**SUPPLIED MATERIAL**

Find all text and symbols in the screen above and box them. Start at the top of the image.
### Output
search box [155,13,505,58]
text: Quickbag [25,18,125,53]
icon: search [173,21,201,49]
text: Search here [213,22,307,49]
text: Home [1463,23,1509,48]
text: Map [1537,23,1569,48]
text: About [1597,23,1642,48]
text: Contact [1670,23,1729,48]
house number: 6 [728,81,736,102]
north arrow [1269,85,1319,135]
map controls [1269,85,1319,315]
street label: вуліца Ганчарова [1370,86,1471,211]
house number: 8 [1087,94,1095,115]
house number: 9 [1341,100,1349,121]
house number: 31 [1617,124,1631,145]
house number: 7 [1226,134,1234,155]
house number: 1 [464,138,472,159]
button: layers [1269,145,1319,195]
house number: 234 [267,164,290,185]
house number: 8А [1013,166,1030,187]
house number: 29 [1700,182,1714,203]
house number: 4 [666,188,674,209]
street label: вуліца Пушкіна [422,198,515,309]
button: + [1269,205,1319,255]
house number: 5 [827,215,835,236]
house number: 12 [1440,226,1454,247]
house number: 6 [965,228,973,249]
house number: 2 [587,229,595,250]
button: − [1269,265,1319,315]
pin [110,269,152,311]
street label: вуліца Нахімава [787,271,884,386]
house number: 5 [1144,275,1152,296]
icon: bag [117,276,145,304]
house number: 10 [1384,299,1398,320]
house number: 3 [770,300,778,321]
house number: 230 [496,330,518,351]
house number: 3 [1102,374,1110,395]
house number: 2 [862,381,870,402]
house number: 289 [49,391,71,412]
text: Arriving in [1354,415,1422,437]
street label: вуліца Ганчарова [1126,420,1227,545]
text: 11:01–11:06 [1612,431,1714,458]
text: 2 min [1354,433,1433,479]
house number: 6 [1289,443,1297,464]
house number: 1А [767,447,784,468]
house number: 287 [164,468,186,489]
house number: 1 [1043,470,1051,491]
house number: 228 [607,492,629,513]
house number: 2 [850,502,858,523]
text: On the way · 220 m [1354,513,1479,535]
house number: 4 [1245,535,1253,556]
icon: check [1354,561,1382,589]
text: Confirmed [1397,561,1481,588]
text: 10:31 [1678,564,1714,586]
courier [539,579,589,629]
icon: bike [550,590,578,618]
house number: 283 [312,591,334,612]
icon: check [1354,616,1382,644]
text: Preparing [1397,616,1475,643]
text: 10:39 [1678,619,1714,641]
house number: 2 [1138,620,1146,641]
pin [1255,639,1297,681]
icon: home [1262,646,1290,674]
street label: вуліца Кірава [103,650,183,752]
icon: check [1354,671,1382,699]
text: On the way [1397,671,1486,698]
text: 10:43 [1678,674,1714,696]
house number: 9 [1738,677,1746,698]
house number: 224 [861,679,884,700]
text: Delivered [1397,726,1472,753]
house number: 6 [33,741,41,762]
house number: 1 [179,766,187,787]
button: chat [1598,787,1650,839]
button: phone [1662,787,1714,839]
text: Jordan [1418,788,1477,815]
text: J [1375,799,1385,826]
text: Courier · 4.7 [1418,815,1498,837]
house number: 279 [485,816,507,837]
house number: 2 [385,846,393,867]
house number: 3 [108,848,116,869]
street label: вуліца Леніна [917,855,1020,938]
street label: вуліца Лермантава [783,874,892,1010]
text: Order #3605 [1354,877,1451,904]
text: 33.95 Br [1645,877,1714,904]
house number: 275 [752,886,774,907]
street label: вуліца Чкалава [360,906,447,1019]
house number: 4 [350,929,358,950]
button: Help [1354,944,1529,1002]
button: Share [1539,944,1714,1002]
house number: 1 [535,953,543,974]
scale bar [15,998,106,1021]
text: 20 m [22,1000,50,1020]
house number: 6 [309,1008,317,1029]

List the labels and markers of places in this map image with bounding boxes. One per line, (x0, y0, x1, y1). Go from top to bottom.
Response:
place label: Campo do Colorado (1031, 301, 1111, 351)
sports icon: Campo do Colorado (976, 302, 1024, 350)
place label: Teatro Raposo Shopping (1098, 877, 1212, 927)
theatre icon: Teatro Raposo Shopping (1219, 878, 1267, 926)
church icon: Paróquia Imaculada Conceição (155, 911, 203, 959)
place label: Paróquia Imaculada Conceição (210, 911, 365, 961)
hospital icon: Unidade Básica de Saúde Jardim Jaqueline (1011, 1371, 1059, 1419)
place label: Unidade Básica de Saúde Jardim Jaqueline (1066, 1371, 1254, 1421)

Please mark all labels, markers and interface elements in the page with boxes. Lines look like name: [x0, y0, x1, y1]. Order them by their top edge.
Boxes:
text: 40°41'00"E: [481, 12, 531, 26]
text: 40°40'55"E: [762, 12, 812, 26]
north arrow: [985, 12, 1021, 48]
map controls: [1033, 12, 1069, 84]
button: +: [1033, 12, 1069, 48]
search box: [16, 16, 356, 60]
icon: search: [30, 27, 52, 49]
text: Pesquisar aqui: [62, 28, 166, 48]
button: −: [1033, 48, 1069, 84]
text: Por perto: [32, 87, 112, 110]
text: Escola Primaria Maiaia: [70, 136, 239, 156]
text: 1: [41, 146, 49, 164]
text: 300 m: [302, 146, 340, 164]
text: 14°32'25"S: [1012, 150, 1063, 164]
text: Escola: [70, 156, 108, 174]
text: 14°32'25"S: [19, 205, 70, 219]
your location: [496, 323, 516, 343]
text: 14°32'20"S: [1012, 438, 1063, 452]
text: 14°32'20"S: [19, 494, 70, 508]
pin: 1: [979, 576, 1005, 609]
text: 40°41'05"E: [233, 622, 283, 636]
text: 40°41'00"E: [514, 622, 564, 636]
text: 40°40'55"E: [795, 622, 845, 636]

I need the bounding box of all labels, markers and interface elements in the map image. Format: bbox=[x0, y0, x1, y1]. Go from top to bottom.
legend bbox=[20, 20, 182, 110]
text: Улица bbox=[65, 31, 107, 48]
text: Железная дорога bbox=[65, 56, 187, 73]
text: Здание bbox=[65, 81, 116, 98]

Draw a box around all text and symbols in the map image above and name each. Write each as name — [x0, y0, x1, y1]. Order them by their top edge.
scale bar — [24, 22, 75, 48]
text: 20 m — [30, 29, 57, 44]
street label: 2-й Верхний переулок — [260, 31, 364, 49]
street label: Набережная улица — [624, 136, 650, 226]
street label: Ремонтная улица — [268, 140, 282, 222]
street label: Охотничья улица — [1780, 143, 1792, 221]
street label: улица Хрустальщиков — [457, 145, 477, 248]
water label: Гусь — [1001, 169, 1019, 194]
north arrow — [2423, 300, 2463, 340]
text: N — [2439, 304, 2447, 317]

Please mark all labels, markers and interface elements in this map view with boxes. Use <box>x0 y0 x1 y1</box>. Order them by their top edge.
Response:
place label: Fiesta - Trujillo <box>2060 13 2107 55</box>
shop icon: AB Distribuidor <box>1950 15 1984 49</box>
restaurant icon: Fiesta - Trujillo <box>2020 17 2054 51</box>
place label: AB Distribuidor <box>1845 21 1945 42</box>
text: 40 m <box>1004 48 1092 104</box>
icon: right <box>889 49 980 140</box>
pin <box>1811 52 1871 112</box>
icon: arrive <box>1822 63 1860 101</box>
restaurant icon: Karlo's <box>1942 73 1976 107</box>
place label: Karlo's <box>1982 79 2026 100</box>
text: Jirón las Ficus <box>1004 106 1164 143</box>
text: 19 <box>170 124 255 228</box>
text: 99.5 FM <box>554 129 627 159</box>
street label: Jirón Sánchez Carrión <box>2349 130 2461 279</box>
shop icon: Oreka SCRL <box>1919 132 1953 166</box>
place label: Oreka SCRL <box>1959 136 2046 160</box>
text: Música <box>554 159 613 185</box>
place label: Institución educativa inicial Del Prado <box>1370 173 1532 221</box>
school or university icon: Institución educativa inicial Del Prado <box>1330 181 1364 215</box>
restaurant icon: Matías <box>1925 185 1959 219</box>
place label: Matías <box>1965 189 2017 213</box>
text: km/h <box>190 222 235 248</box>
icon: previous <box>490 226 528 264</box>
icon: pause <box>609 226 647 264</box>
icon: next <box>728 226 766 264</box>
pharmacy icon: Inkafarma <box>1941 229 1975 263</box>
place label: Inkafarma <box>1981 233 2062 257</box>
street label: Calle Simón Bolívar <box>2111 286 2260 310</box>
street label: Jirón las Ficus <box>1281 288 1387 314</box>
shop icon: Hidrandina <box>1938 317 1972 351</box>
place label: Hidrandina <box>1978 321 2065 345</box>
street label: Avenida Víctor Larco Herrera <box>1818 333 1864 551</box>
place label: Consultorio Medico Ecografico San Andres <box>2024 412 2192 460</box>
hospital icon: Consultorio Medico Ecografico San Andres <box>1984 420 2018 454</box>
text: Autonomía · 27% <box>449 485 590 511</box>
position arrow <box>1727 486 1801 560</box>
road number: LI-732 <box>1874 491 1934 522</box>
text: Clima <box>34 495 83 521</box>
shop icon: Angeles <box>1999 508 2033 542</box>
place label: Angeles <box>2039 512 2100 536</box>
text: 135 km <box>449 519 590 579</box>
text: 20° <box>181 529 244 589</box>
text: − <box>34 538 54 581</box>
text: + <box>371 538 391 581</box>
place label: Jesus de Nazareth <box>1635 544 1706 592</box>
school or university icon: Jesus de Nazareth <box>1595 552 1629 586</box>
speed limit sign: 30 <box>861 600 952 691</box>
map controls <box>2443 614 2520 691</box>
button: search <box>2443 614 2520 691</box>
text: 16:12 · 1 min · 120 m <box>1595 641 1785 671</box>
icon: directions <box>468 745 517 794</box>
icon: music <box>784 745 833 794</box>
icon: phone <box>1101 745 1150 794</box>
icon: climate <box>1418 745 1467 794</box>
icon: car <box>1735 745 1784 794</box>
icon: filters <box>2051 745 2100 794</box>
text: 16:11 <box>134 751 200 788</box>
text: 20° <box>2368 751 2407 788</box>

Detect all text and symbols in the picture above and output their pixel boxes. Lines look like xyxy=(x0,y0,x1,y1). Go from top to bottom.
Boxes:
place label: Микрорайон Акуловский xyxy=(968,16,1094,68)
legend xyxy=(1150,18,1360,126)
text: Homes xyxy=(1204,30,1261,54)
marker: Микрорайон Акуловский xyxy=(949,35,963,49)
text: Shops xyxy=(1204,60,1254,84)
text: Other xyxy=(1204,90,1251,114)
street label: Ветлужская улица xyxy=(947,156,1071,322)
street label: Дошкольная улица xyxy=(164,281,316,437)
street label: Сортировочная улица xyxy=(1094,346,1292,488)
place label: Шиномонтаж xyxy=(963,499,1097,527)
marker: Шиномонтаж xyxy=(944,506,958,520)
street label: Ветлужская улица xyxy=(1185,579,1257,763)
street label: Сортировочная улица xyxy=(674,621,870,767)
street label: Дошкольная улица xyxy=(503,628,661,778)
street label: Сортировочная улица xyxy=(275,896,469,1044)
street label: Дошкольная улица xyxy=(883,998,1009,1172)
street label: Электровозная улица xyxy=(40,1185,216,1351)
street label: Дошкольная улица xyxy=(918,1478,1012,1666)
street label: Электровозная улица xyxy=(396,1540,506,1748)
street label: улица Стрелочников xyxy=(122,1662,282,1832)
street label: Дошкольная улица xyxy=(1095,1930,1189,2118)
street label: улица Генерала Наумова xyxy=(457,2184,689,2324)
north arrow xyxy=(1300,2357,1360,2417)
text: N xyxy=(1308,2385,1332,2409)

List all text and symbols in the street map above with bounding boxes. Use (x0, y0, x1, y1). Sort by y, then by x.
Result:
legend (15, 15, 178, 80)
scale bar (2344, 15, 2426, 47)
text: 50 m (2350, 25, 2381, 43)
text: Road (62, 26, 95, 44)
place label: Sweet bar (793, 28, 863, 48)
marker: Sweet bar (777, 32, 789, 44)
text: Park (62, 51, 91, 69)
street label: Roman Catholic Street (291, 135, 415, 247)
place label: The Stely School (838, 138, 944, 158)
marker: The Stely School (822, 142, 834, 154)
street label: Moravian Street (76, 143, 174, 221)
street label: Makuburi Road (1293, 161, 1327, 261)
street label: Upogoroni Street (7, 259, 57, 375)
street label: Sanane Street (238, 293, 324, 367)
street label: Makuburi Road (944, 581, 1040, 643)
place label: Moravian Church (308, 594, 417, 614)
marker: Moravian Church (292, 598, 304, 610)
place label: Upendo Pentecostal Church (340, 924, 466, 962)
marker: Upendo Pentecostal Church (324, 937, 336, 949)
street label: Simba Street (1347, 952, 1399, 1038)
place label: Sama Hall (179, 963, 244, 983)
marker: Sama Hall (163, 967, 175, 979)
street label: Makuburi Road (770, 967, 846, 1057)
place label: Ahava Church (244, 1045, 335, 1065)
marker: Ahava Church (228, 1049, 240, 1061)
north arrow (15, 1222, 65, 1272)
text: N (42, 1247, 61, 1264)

**WORK ORDER**
Look through the material for "Makuburi". Copy each line that has it.

**ANSWER TO THE PROBLEM**
street label: Makuburi Road (1293, 161, 1327, 261)
street label: Makuburi Road (944, 581, 1040, 643)
street label: Makuburi Road (770, 967, 846, 1057)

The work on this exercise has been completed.